# Beach Front Property



## Son_of_Perdition (May 8, 2015)

I bought an 8 acre recreational site many years ago.  It's located in SE Idaho on what is called the Oneida Narrows of the Bear River.  I had been seriously thinking about building a small cabin or some individual mobile 'tiny homes'.  We figured we needed 6 to accommodate everyone in my immediate family.  It was put into a family trust 10 years ago must be in name only since I'm the one responsible for the maintenance fees and property taxes every year.  I remind my kids but they just look at me with a smile.  

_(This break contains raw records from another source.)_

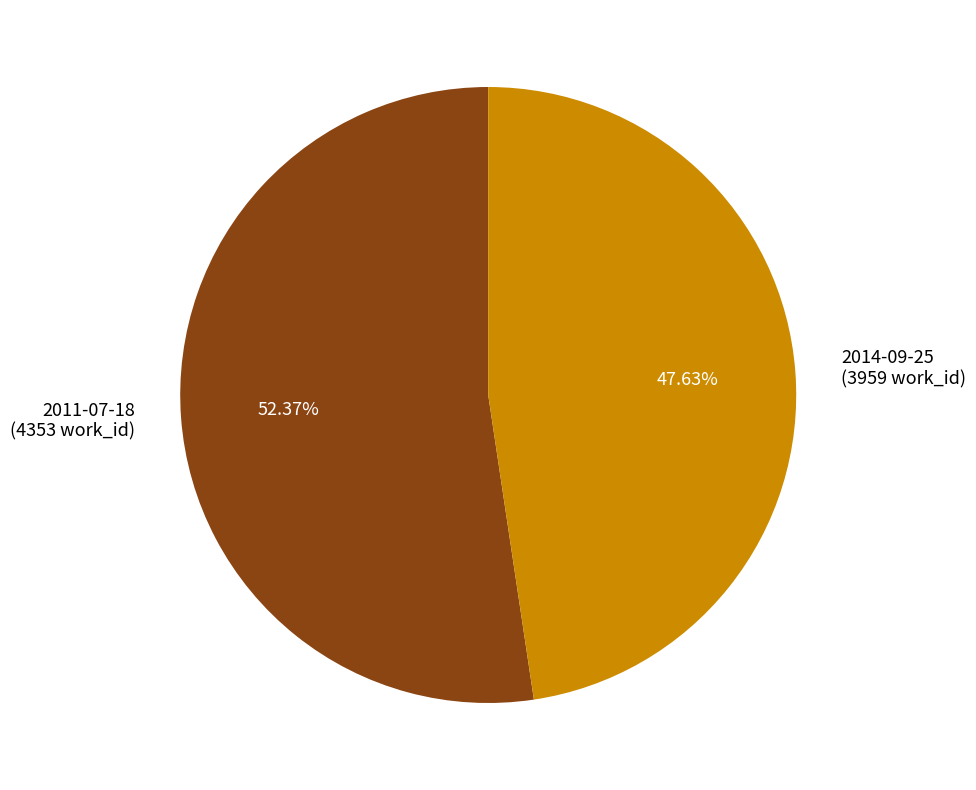

What is the smallest slice in the pie chart?

2014-09-25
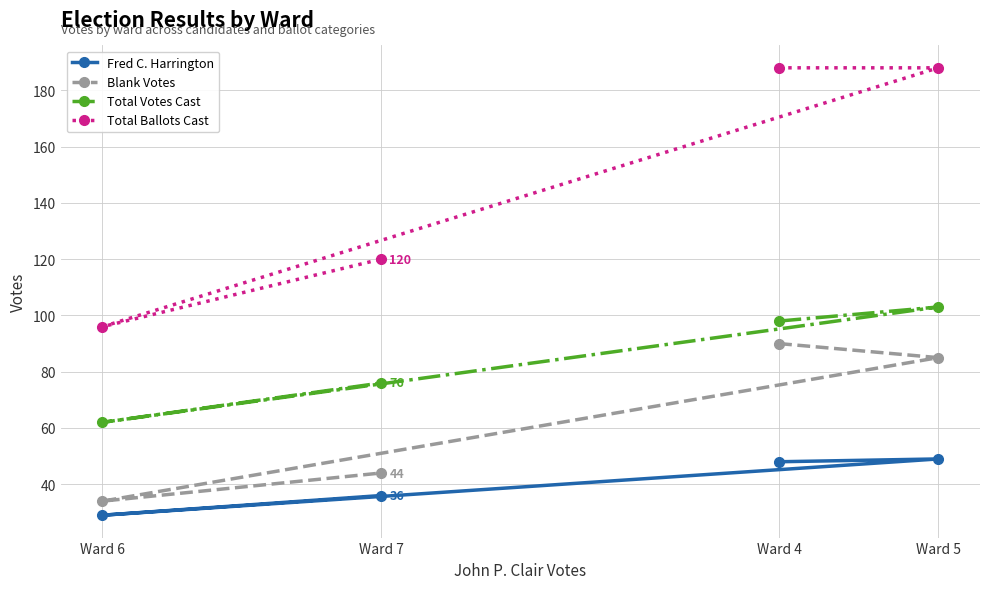

Rank the series at Ward 5 from highest to lowest value.

Total Ballots Cast, Total Votes Cast, Blank Votes, Fred C. Harrington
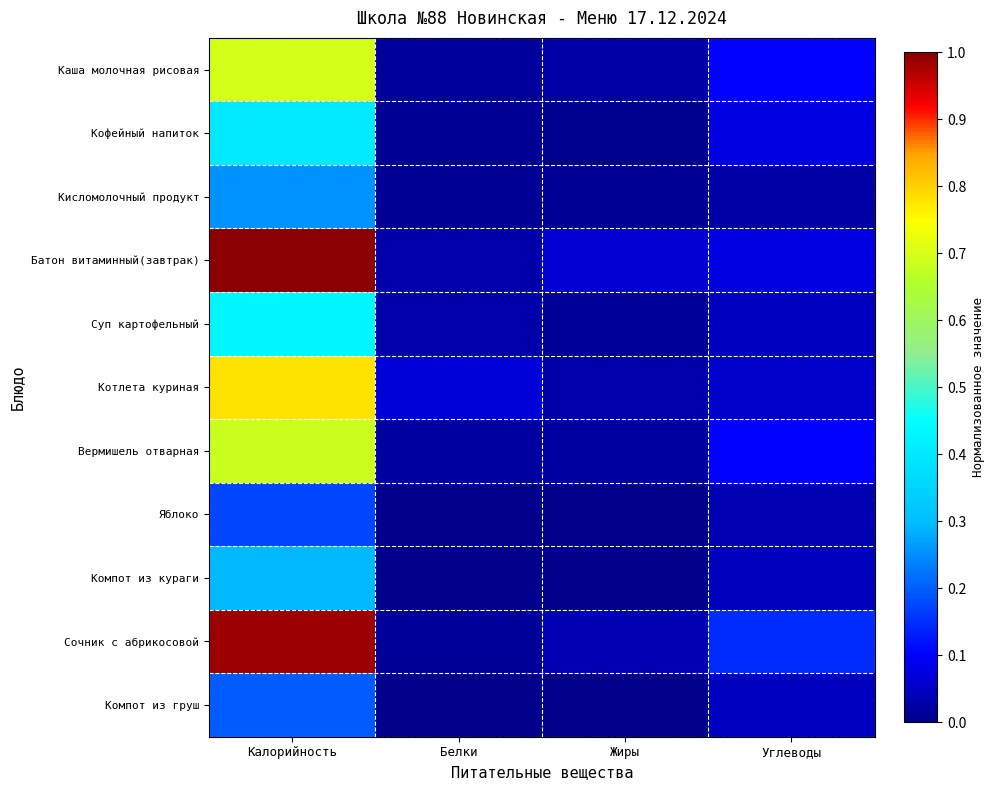

Which has a higher value, Жиры or Углеводы?

Углеводы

We've been offered many times more than we paid for it.  It's located back up on the saddle of one of the surrounding mountains.  One of the highest sites on the BR Ranch Estates.  I was trying to locate some photos on 'Google'.  Came upon a few, there was also a link to the Estates FB account.  I logged into my account to connect then found out that the powers that be have successfully petitioned the state and federal government to enlarge the Oneida reservoir.  They are going to construct a dam further down the Bear River at the place that the Narrows gets it's name and raise the level of water 109 feet.  It's going to encompass several lower cabin sites but will never reach my property.

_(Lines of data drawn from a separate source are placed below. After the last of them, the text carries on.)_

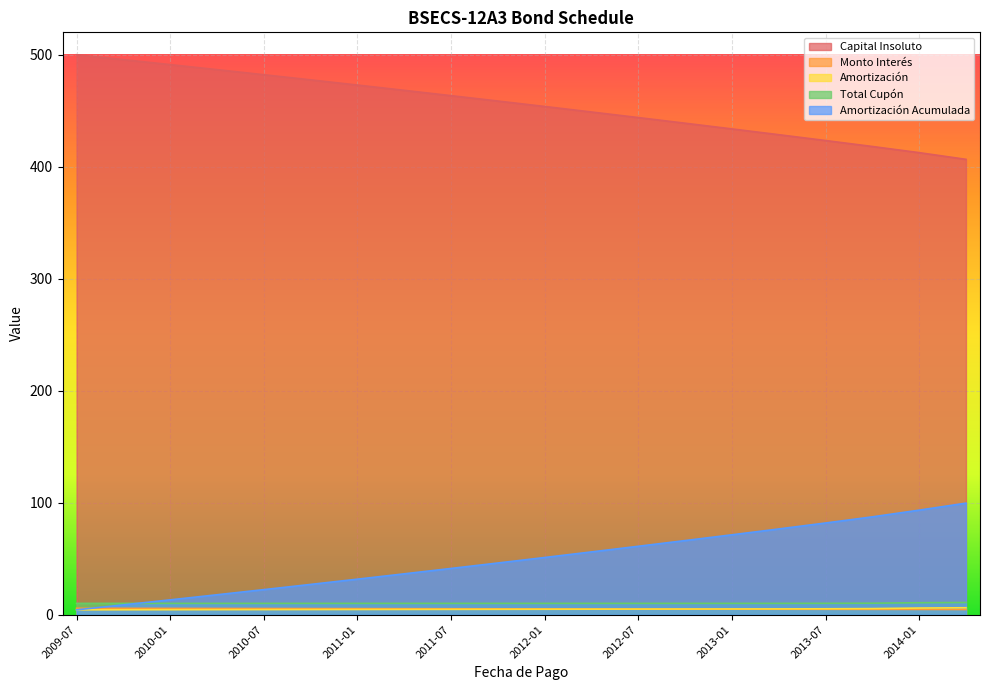

Reading left to right, transcribe all the data shown in this chart.

Capital Insoluto: 500.0	495.6	491.2	486.7	482.2	477.6	472.9	468.2	463.5	458.7	453.8	448.9	443.9	438.9	433.8	428.6	423.4	418.1	412.6	406.6
Monto Interés: 5.8	5.7	5.7	5.6	5.6	5.5	5.5	5.4	5.4	5.3	5.2	5.2	5.1	5.1	5.0	4.9	4.9	4.8	4.8	4.7
Amortización: 4.4	4.4	4.5	4.5	4.6	4.6	4.7	4.8	4.8	4.9	4.9	5.0	5.0	5.1	5.2	5.2	5.3	5.5	6.0	6.2
Total Cupón: 10.2	10.2	10.2	10.2	10.2	10.2	10.2	10.2	10.2	10.2	10.2	10.2	10.2	10.2	10.2	10.2	10.2	10.3	10.7	10.9
Amortización Acumulada: 4.4	8.8	13.3	17.8	22.4	27.1	31.8	36.5	41.3	46.2	51.1	56.1	61.1	66.2	71.4	76.6	81.9	87.4	93.4	99.6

This is the proposed location of the new higher dam looking north, my property is further north & off to the left.

View attachment 17791

This shows an outline of our property.

View attachment 17792

This shows a scene of the river and boaters floating down, this will be under water.

View attachment 17793


----------



## SeaBreeze (May 8, 2015)

Beautiful property and area you have, a cabin or a mobile home would be very nice to have on it.  Would you live in it year round, just on vacations?


----------



## Son_of_Perdition (May 8, 2015)

What we had been thinking was again with the mobile 'tiny homes' and move them to a warmer location in the winter, the cold in S Idaho is every bit as bad as N Utah..  Don't know it's still on the drawing board.  Maybe never get beyond an idea because of my age and abilities have diminished somewhat.  I supervised a large porch replacement last year and my wife, 2 daughters & husbands couldn't or wouldn't follow my instructions unless it became a fight.  We got it done to my satisfaction with many compliments from passers by, my wife kept pointing out that I just sat and yelled instructions while they did the work.  We all vowed to never do a family project again.  Right now my son, who's has hoarding tendencies is using it as a storage area for used wood, doors, windows,,,etc.


----------



## SeaBreeze (May 8, 2015)

I agree SonofPerdition, we have to consider our age for certain living arrangements for sure.  Idaho is beautiful, but I'm sure the winters are cold.  Family projects can be trying, can't they, lol?  Nice that you had compliments on the porch replacement.


----------